Executions carried out by the Polish underground were approved by an underground court, which was meant to ensure that no innocents would be killed by accident. Except for gang leaders, identifying individual blackmailers was difficult, as they were often anonymous; however, they were identified and punished much more often than street muggers, who were even more difficult to identify. Some executions required considerable planning, since carrying arms carried significant risks. The first execution of a szmalcownik by the Home Army took place on 4 March 1943, and the next day the Jewish Fighting Organization (primarily active in the Warsaw Ghetto) announced that it had executed five Jewish collaborators. There is at least one documented incident in which communist resistance fighters of Gwardia Ludowa in Warsaw executed one or more szmalcowniks in 1943. In early 1944, after Żegota lobbied to speed up the process, the Directorate authorized executions at the discretion of local resistance authorities, and in 1943–1944 executions of szmalcowniks became more frequent.

The extent and effectiveness of the countermeasures is subject to debate. Approximately 30% of the Underground courts' executions in Warsaw were of szmalcowniks, but the exact number is unknown; Dariusz Libionka estimated the number of szmalcowniks executed in Warsaw at under twenty.

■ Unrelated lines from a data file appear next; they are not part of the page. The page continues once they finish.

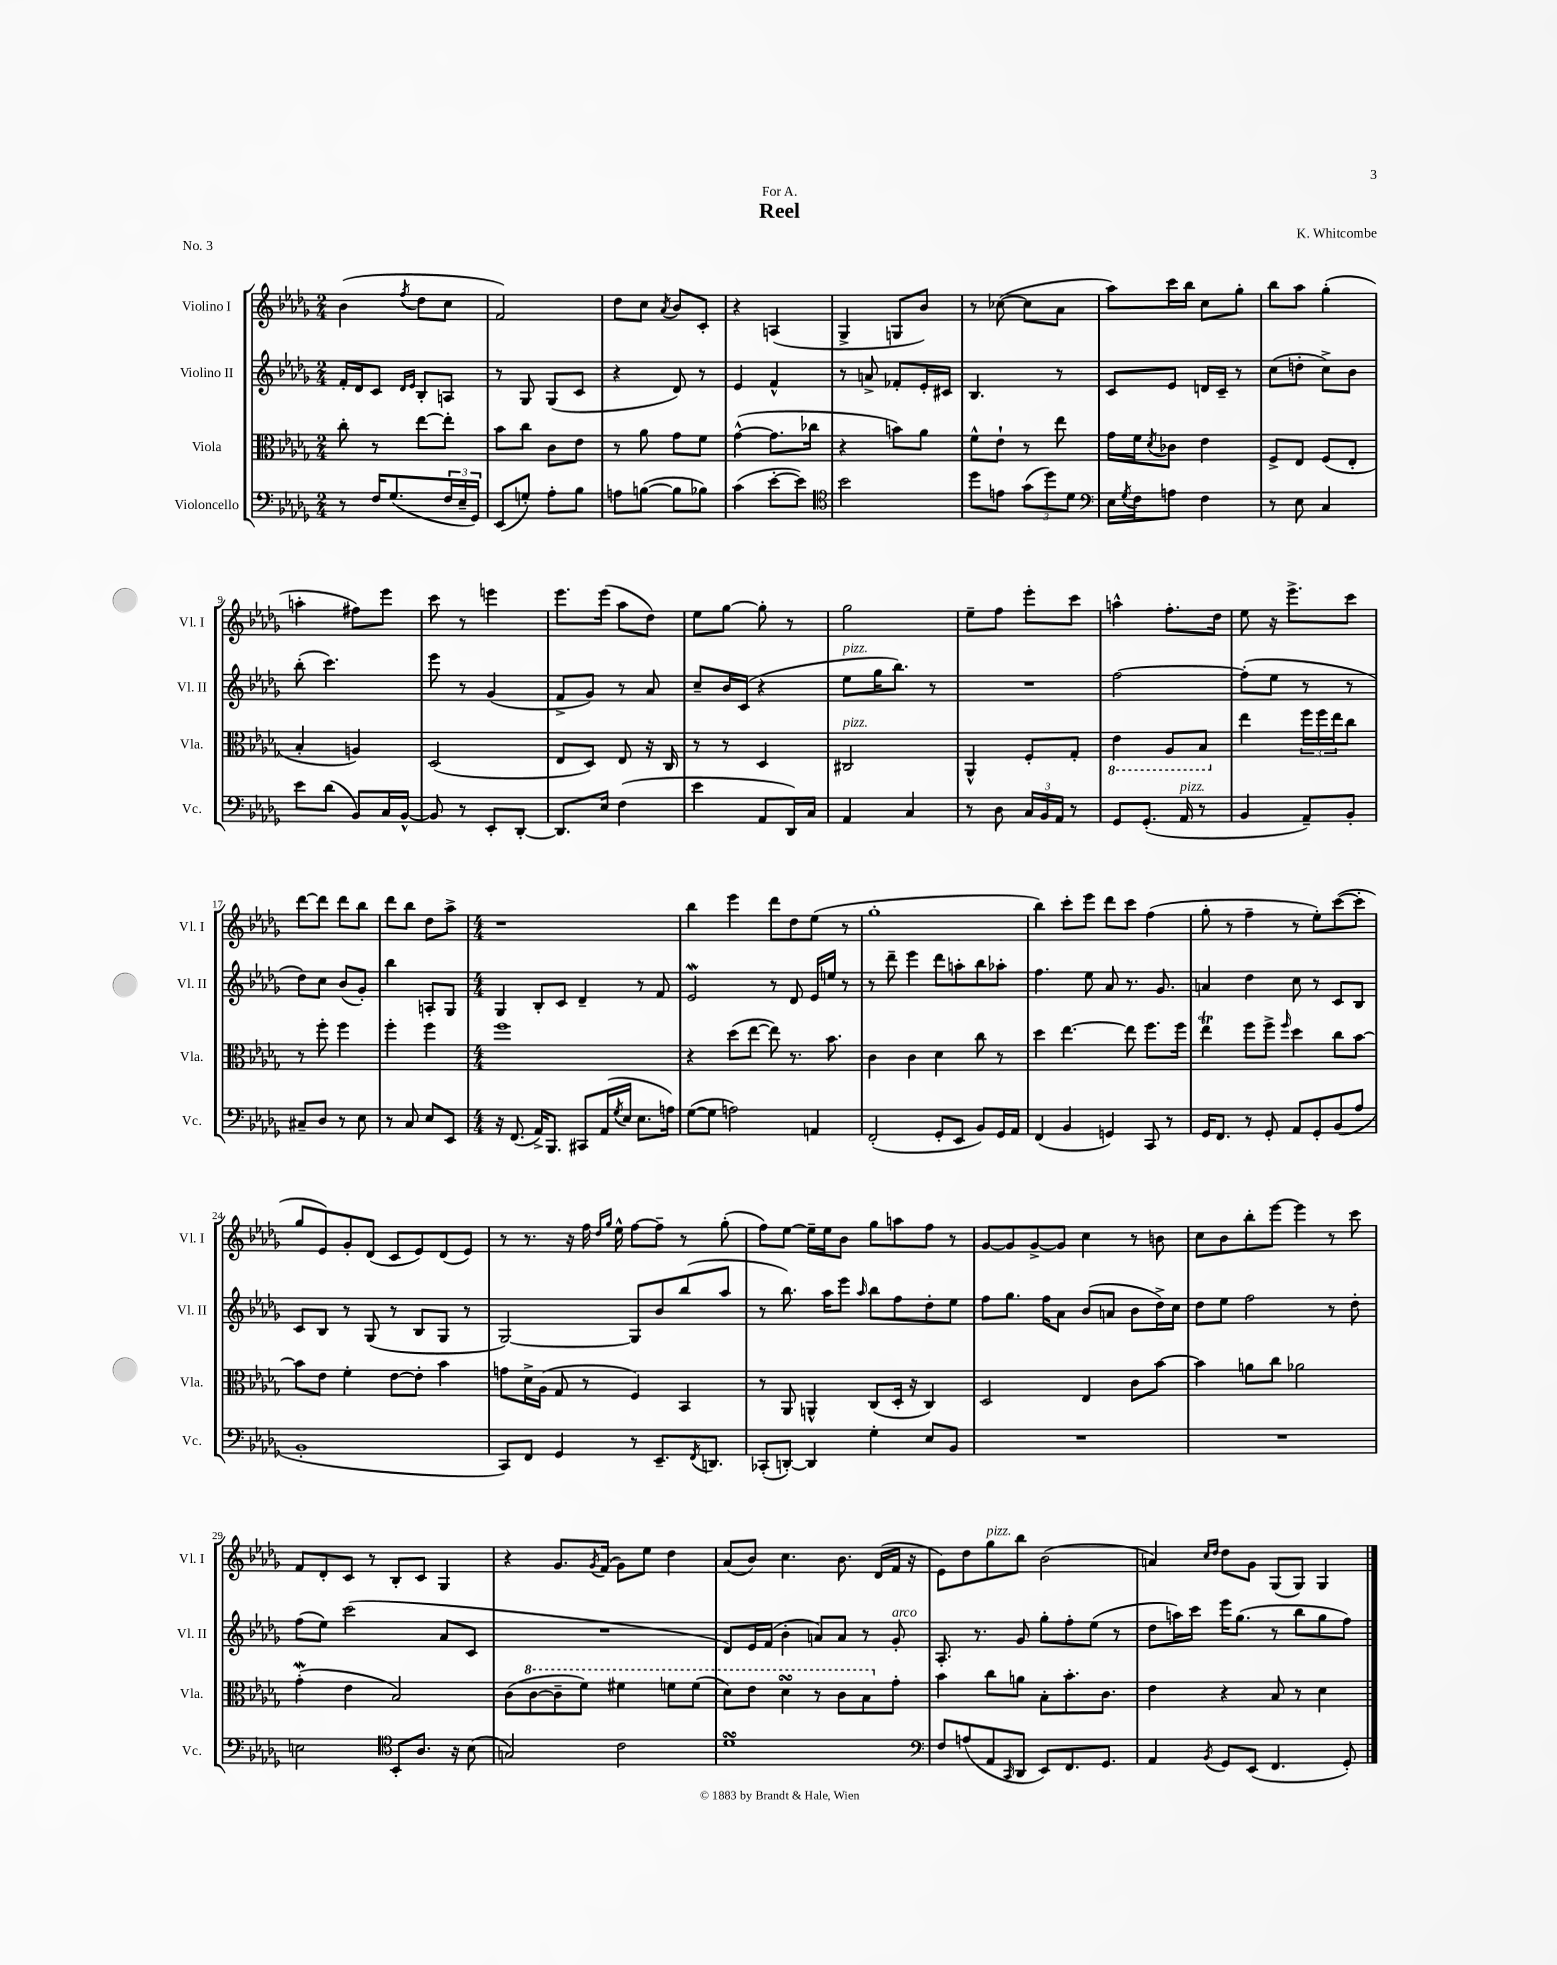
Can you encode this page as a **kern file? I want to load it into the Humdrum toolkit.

**kern	**kern	**kern	**kern
*staff4	*staff3	*staff2	*staff1
*clefF4	*clefC3	*clefG2	*clefG2
*k[b-e-a-d-g-]	*k[b-e-a-d-g-]	*k[b-e-a-d-g-]	*k[b-e-a-d-g-]
*M2/4	*M2/4	*M2/4	*M2/4
8r	8cc'\	16f'/LL	(4b-\
.	.	16d-/J	.
16F/LK	8r	8c/J	.
(8.G-/	.	.	.
.	.	16qqd-/LL	.
.	.	16qqe-/JJ	8qff/
.	[8ee-\L	8B-'/L	8dd-\L
24F/L	8ee-'\]J	8A/J	8cc\J
24E-~/	.	.	.
24GG-/JJ)	.	.	.
=	=	=	=
(8EE-/L	8b-\L	8r	2f/)
8G'/J)	8cc\J	8G-/	.
8A-'\L	8c\L	(8G-/L	.
8B-\J	8e-\J	8c/J	.
=	=	=	=
8A\L	8r	4r	8dd-\L
([8B\J	8a-\	.	8cc\J
.	.	.	8qa-/
8B\]L	8g-\L	8d-/)	8b-/L
8B-\J)	8f\J	8r	8c'/J
=	=	=	=
(4c\	([4g-^^\	4e-/	4r
[8e-'\L	8.g-\]L	4f^^/	(4A/
8e-\]J)	.	.	.
.	16cc-\Jk	.	.
=	=	=	=
*clefC4	*	*	*
2b-\	4r	8r	4G-^/
.	.	8a^/	.
.	8b\L)	8f-'/L	8G/L
.	8a-\J	16e-'/L	8b-/J)
.	.	16c#/JJ	.
=	=	=	=
8dd-\L	8f^^\L	4.B-/	8r
8e\J	8e-`\J	.	([8cc-\
(12g-\L	8r	.	8cc-\]L
12dd-\)	.	.	.
.	8ee-\	8r	8a-\J
12d-\J	.	.	.
=	=	=	=
*clefF4	*	*	*
16E-\LL	16g-\LL	8c/L	8aa-\L)
8qG-/	.	.	.
16F\J	16f\J	.	.
.	8qd-/	.	.
8A\J	8c-\J	8e-/J	16ccc\L
.	.	.	16bb-\JJ
4F\	4e-\	16d/LL	8cc\L
.	.	16c~/JJ	.
.	.	8r	8gg-'\J
=	=	=	=
8r	8F^/L	(8cc\L	8bb-\L
8E-\	8E-/J	8dd'\J	8aa-\J
4C/	(8F/L	8cc^\L)	(4gg-'\
.	8E-'/J	8b-\J	.
=	=	=	=
8e-\L	4B-'/	(8bb-'\	4aa'\
(8d-\J	.	4.ccc\)	.
8BB-/L)	4A/)	.	8ff#\L)
16C/L	.	.	8eee-\J
[16BB-^^/JJ	.	.	.
=	=	=	=
8BB-/]	(2D-/	8eee-\	8ccc\
8r	.	8r	8r
8EE-'/L	.	(4g-/	4eee\
[8DD-'/J	.	.	.
=	=	=	=
8.DD-/]L	8E-/L	8f^/L	8.eee-\L
.	8D-/J)	8g-/J)	.
16E-/Jk	.	.	(16eee-\Jk
(4F\	8E-/	8r	8aa-\L
.	16r	8a-/	8dd-\J)
.	16C/	.	.
=	=	=	=
4e-\	8r	8cc~/L	8ee-\L
.	8r	16b-/L	[8gg-\J
.	.	(16c/JJ	.
8AA-/L	4D-/	4r	8gg-'\]
16DD-/L)	.	.	8r
16C/JJ	.	.	.
=	=	=	=
4AA-/	2C#/	8ee-\L	2gg-\
.	.	16gg-\K	.
.	.	8.bb-\J)	.
4C/	.	.	.
.	.	8r	.
=	=	=	=
8r	4AA-^^/	2r	8ee-~\L
8D-\	.	.	8ff\J
24C/LL	8F'/L	.	8eee-'\L
24BB-/	.	.	.
24AA-/JJ	.	.	.
8r	8G-'/J	.	8ccc\J
=	=	=	=
8GG-/L	4E-\	[2ff\	4aa^^\
(8.GG-'/J	.	.	.
.	8AA-/L	.	8.ff'\L
16AA-/	.	.	.
8r	8BB-/J	.	.
.	.	.	16dd-\Jk
=	=	=	=
4BB-/	4ee-\	(8ff'\]L	8ee-\
.	.	8ee-\J	16r
.	.	.	8.eee-^\L
8AA-~/L)	24ff\LL	8r	.
.	24ff\	.	.
.	24ee-\J	.	.
8BB-'/J	8cc\J	8r	8ccc\J
=	=	=	=
8C#~/L	8r	8dd-\L)	[8ddd-\L
8D-/J	8ff'\	8cc\J	8ddd-\]J
8r	4ff\	(8b-/L	8ddd-\L
8E-\	.	8g-'/J)	8bb-\J
=	=	=	=
8r	4ff'\	4bb-\	8ddd-\L
8C/	.	.	8bb-\J
8E-/L	4ff\	8A'/L	8dd-\L
8EE-/J	.	8G-/J	8aa-^\J
=	=	=	=
*M4/4	*M4/4	*M4/4	*M4/4
16r	1ff	4G-/	1r
(8.FF/	.	.	.
16AA-^/LK)	.	8B-'/L	.
8.BBB-/J	.	.	.
.	.	8c/J	.
8CC#/L	.	4d-~/	.
(16AA-/L	.	.	.
8qG-/	.	.	.
16E-/JJ	.	.	.
8.E-\L	.	8r	.
.	.	8f/	.
16A\Jk)	.	.	.
=	=	=	=
([8G-\L	4r	2e-/	4bb-\
8G-\]J	.	.	.
2A\)	(8dd-\L	.	4eee-\
.	[8ee-\J	.	.
.	8ee-\])	8r	8ddd-\L
.	8.r	8d-/	8dd-\
4AA/	.	16e-/LL	(8ee-\J
.	8.b-\	16ee/JJ	.
.	.	8r	8r
=	=	=	=
(2FF'/	4c\	8r	1gg-'
.	.	8ddd-~\	.
.	4c\	4eee-\	.
8GG-'/L	4d-\	8ddd-\L	.
8EE-/J	.	8aa'\	.
8BB-/L)	8cc\	8bb-\	.
16GG-/L	8r	8aa-'\J	.
16AA-/JJ	.	.	.
=	=	=	=
(4FF/	4dd-\	4.ff\	4bb-\)
4BB-/	[4.ee-\	.	8ccc'\L
.	.	8ee-\	8eee-\J
4GG/)	.	8a-/	8ddd-\L
.	8ee-\]	8.r	8ccc\J
8CC/	8.ff\L	.	(4ff\
.	.	8.g-/	.
8r	.	.	.
.	16ff\Jk	.	.
=	=	=	=
16GG-/LK	4ee-\	4a/	8gg-'\
8.FF/J	.	.	.
.	.	.	8r
8r	8ff\L	4dd-\	4ff~\
8GG-'/	8ff^\J	.	.
.	16qqff/	.	.
8AA-/L	4dd-\	8cc\	8r
8GG-'/	.	8r	8ee-'\L)
(8BB-/	8cc\L	8c/L	([8ccc\
8A-/J	[8b-\J	8B-/J	8ccc'\]J
=	=	=	=
1BB-'	8b-\]L	8c/L	8gg-/L
.	8e-\J	8B-/J	8e-/)
.	4f'\	8r	8g-'/
.	.	(8G-/	(8d-/J
.	[8e-\L	8r	8c/L
.	8e-'\]J	8B-/L	8e-/)
.	4b-\	8G-/J	(8d-/
.	.	8r	8e-/J)
=	=	=	=
8CC/L)	8g\L	[2G-/)	8r
8FF/J	16d-^\L	.	8.r
.	(16A-\JJ	.	.
4GG-/	8G-/	.	.
.	.	.	16r
.	8r	.	16ff\
.	.	.	16qqdd-/LL
.	.	.	16qqgg-/JJ
.	.	.	16ee-^^\
8r	4F/)	8G-/]L	[8ff\L
8.EE-~/L	.	8b-/	8ff~\]J
.	4BB-/	(8bb-/	8r
8qFF/	.	.	.
8.DD/J	.	.	.
.	.	8aa-/J	(8gg-'\
=	=	=	=
(8CC-'/L	8r	8r	8ff\L)
[8DD'/J)	8AA-/	8.bb-\)	[8ee-\J
4DD/]	4AA^^/	.	16ee-~\]LL
.	.	16aa-\LK	16ee-\J
.	.	8eee-\J	8b-\J
.	.	16qqaa-/	.
4G-'\	(8C/L	8bb-\L	8gg-\L
.	16D-'/Jk	8ff\	8aa\
.	16r	.	.
8E-/L	4C/)	8dd-'\	8ff\J
8BB-/J	.	8ee-\J	8r
=	=	=	=
1r	2D-/	8ff\L	[8g-/L
.	.	8.gg-\J	8g-/]
.	.	.	[8g-^/
.	.	16ff\LK	.
.	.	8a-\J	8g-/]J
.	4E-/	(8b-/L	4cc\
.	.	8a/J	.
.	8c\L	8b-\L	8r
.	[8b-\J	16dd-^\L)	8b\
.	.	16cc\JJ	.
=	=	=	=
1r	4b-\]	8dd-\L	8cc\L
.	.	8ee-\J	8b-\
.	8a\L	2ff\	8bb-'\
.	8cc\J	.	[8eee-\J
.	2a-\	.	4eee-\]
.	.	8r	8r
.	.	8dd-'\	8ccc\
=	=	=	=
2E\	(4g-'\	(8ff\L	8f/L
.	.	8ee-\J)	8d-'/
.	4e-\	(2ccc\	8c/J
.	.	.	8r
*clefC4	*	*	*
8BB-'/L	2B-/)	.	8B-'/L
8.A-/J	.	.	8c/J
.	.	8a-/L	4G-/
16r	.	.	.
(8B-\	.	8c/J	.
=	=	=	=
2G/)	(8c\L	1r	4r
.	[8cc\	.	.
.	8cc~\]	.	8.g-/L
.	8ff\J)	.	.
.	.	.	8qg-/
.	.	.	(16f/Jk
2c\	4ff#\	.	8g-\L)
.	.	.	8ee-\J
.	8ff\L	.	4dd-\
.	(8ff\J	.	.
=	=	=	=
1d-	8dd-\L)	8d-/L)	(8a-/L
.	8ee-\J	16e-/L	8b-/J)
.	.	(16f/JJ	.
.	4dd-\	4b-'\	4.cc\
.	8r	8a/L)	.
.	8cc\L	8a/J	8.b-\
.	8b-\	8r	.
.	.	.	(16d-/LL
.	8g-'\J	8g-'/	16f/JJ
.	.	.	16r
=	=	=	=
*clefF4	*	*	*
8F/L	4b-\	8.A-'/	8e-\L)
(8A/	.	.	8dd-\
.	.	8.r	.
8AA-/	8cc\L	.	8gg-\
16qqCC/	.	.	.
8DD-/J	8a\J	8g-/	8bb-\J
8EE-/L)	8B-'\L	8gg-'\L	(2b-\
8.FF/	8.b-'\	8ff'\	.
.	.	(8ee-\J	.
8.GG-/J	8.c\J	.	.
.	.	8r	.
=	=	=	=
4AA-/	4e-\	8dd-\L	4a/)
.	.	16aa\L)	.
.	.	16ccc\JJ	.
.	.	.	16qqcc/LL
8qBB-/	.	.	16qqdd-/JJ
8GG-/L	4r	16eee-\LK	8dd-\L
.	.	(8.gg-\J	.
(8EE-/J	.	.	8g-\J
4.FF/	8B-/	8r	(8G-/L
.	8r	8bb-\L	8G-/J)
.	4d-\	8gg-\	4G-/
8GG-'/)	.	8ff\J)	.
==	==	==	==
*-	*-	*-	*-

According to Samuel Kassow, who analysed the Emanuel Ringelblum Archives, "even in the relatively simple matter of suppressing the blackmailers and informants who plagued Jews on the Aryan side, the underground state could not be bothered." Overall, Jan Grabowski concludes, "engaging in blackmailing did not entail a significant risk... [it] was not a priority [to the underground], and the few sentences handed down by the underground courts usually involved not only Jews, but also Poles." According to Joseph Kermish, the underground's proclamations were left mostly "on paper", and the number of executions remained low; Joanna Drzewieniecki notes that "new research seems to indicate that Underground trials and executions did not take place as often and nor were they as much of a deterrent as historians once thought". Michael Marrus notes, however, that some 150 executions of informers that took place by April 1943, although not in response to blackmailing, had a positive effect on the phenomenon. According to him, "more death sentences than reported were being carried out". Marrus argues that while the executions did not eliminate the problem of blackmailers, they "reduced it so much" that it was no longer an issue of "primary importance" to Żegota.

== Aftermath ==
Some szmalcowniks were tried in Poland after the war. In 1956 the crime of szmalcownictwo was subject to an amnesty, which however excluded individuals who were proven to have taken part in a murder.